While one might expect these facilities to be coordinated by the Obama Center, the larger scale of planning must be harmonized by using these energetic interventions to direct broader objectives still. The current construction of 63rd Street as a low-density residential corridor is a mistake, and the center should catalyze more ambitious, collaborative and sensible planning. Most crucial of all, re-establishing residential density throughout the neighborhood should be planning’s highest objective. Morphologically, the cues are to be taken from existing conditions, from the low-rise default, adding a careful blend of single and attached houses and of multiple dwellings. To facilitate the building of the Obama library, to fill out blocks that are gapped, and to create a continuous green space, it might be useful to move a relatively small number of houses to sites very nearby. Of course, no resident should be displaced from the neighborhood by any of this activity.
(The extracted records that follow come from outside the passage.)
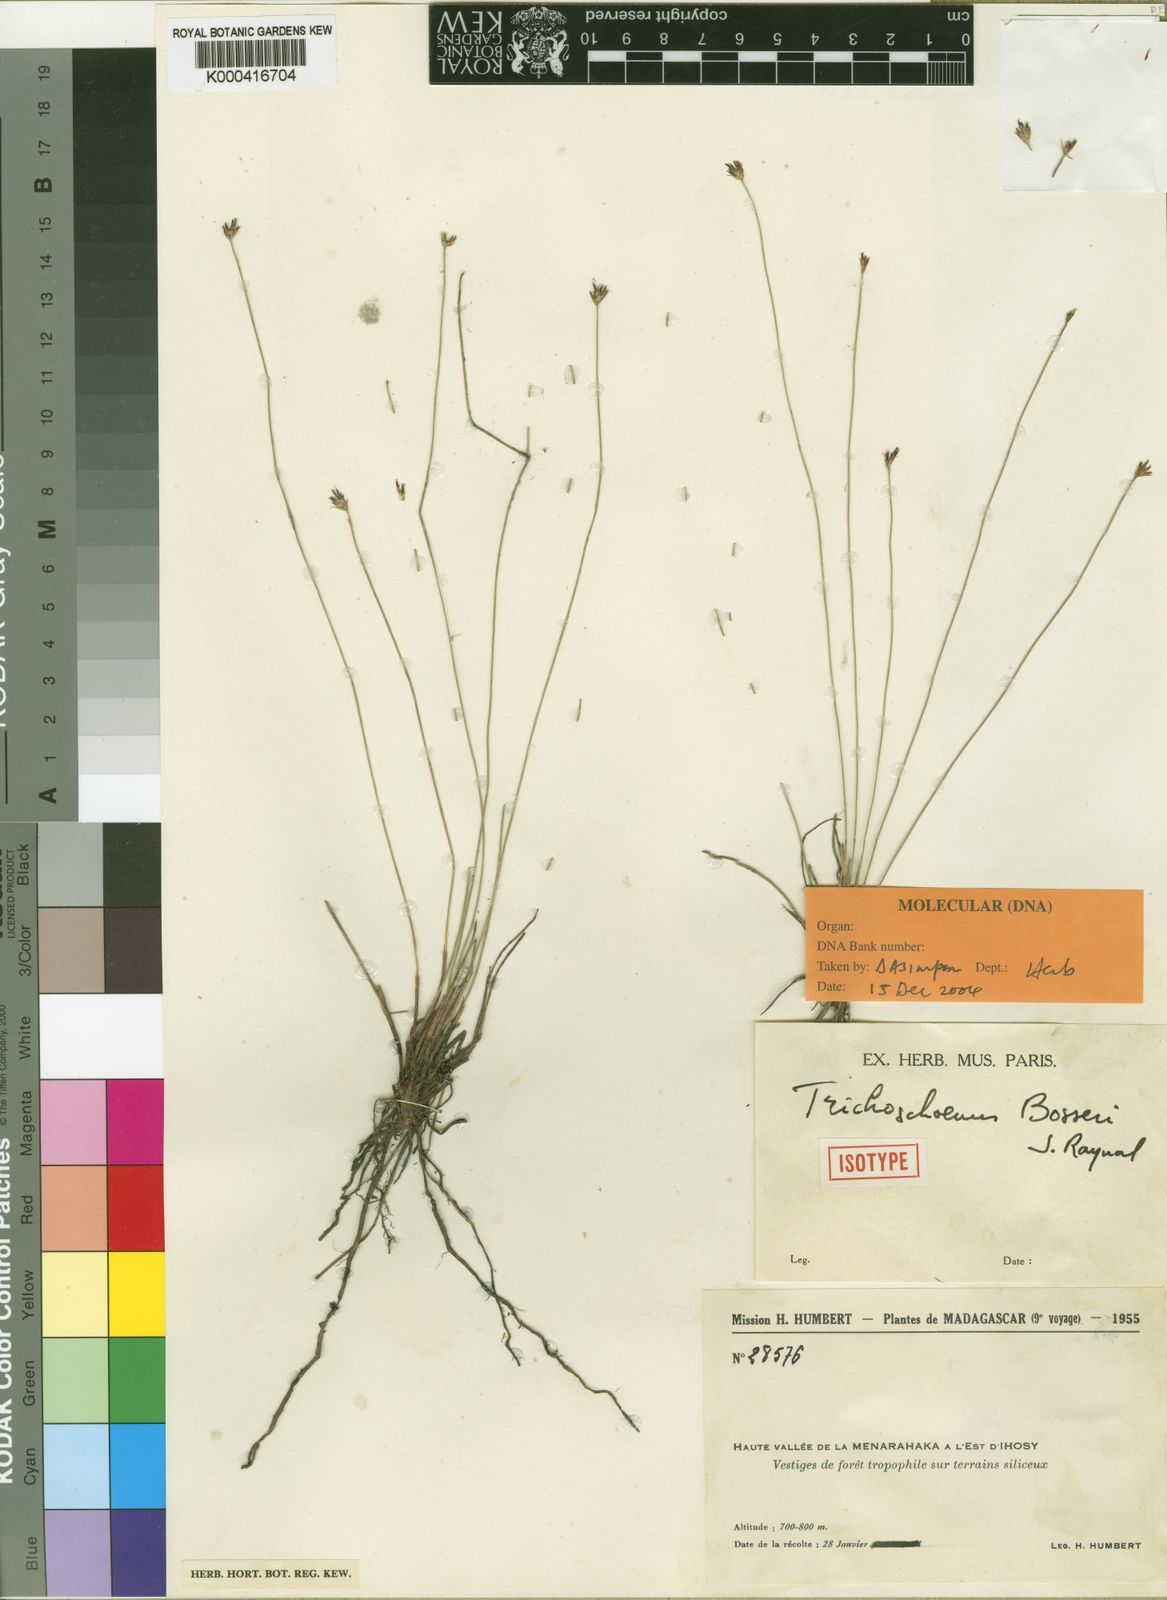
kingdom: Plantae
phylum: Tracheophyta
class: Liliopsida
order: Poales
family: Cyperaceae
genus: Trichoschoenus
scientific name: Trichoschoenus bosseri
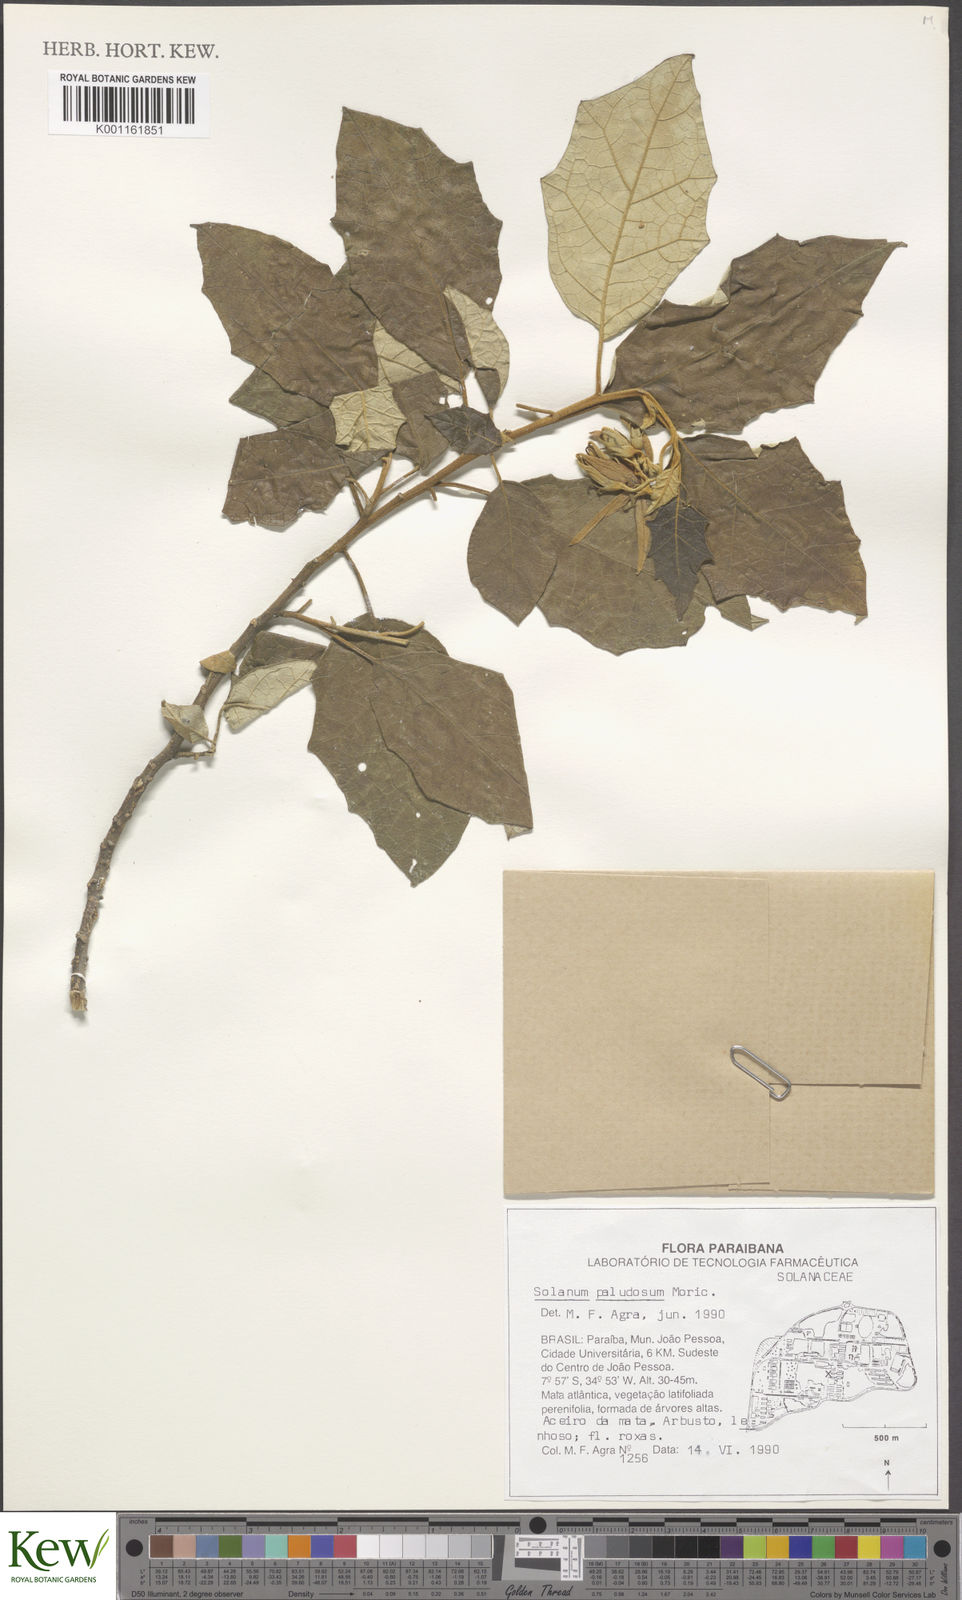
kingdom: Plantae
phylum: Tracheophyta
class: Magnoliopsida
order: Solanales
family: Solanaceae
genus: Solanum
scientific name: Solanum paludosum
A challenge for the ex-president will be to return to his organizer’s career, enlarged by the skills and powers of governing he has acquired over the past two decades. The thrilling task will be to assist Woodlawn to become a model mix of classes, races, histories and desires that can serve as an example to cities everywhere. This will mean that the deployment of subsidy (including the fruits of the anticipated charitable tsunami such presidential plans attract)—in public housing, Section 8 housing, university housing, mortgage-interest-deductible market housing—must cleave to a clear model of fairness and not simply be left to the disinterested vagaries of the market or the municipality and its prejudices. Clearly, this process is dynamic, but it’s important to note that the elements of the program described here are not needs from nowhere, but reflections of the objects of struggle—housing, schools, healthcare, jobs, training, environmental justice, urban connectivity—that have preoccupied Woodlawn for decades. This beleaguered community can only be rebuilt and reassured by transforming the audacity of hope into concrete acts of fulfillment.